Mike Wahler said:
Dale said:
@justice.itsc.cuhk.edu.hk: [...]
(Did you copy the file from a Windows machine to a Unix box, by any
chance?
I once used a compiler that gagged on the ^M that Windows puts at the end
of every line.)
In Windows, '^M' is the (console's) glyph for the ASCII
character with value 13, the 'newline' character. If you
have a C compiler that can't handle newline characters
in a source file, dump it, fast.
Not quite. (The following is partially off-topic, but it's relevant
to the handling of text files and of C source files.)

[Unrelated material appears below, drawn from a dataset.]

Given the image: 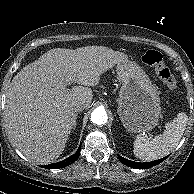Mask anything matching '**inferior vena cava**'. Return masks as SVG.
Here are the masks:
<instances>
[{"label":"inferior vena cava","mask_w":194,"mask_h":194,"mask_svg":"<svg viewBox=\"0 0 194 194\" xmlns=\"http://www.w3.org/2000/svg\"><path fill=\"white\" fill-rule=\"evenodd\" d=\"M84 108H85V105L82 104V103H77V104H75V105L73 106V110H74L75 112H81V111L84 110Z\"/></svg>","instance_id":"1"}]
</instances>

In Windows text files, the end-of-line marker is a CR followed by an
LF (ASCII codes 10 and 13, respectively). If you read a Windows text
file in binary mode, you'll see the "\r\n" characters. If you read it
in text mode, the end-of-line marker will be translated to a single
"\n" character; C calls this a "newline" character, ASCII calls it
"LF" or line-feed.
Unix text files use a single LF character to mark the end of a line;
no translation is necessary when reading a file in either text or
binary mode.
(Note that a C compiler needn't be implemented in C, and needn't
necessarily follow the rules of C text files when reading source
files.)
If you copy a Windows text file to a Unix system without translating
the end-of-line markers, the result will be an invalid text file with
an extraneous '\r' character (also represented as "^M") at the end of
each line. Though a Unix compiler can legally ignore extraneous '\r'
characters, I don't believe it's required to.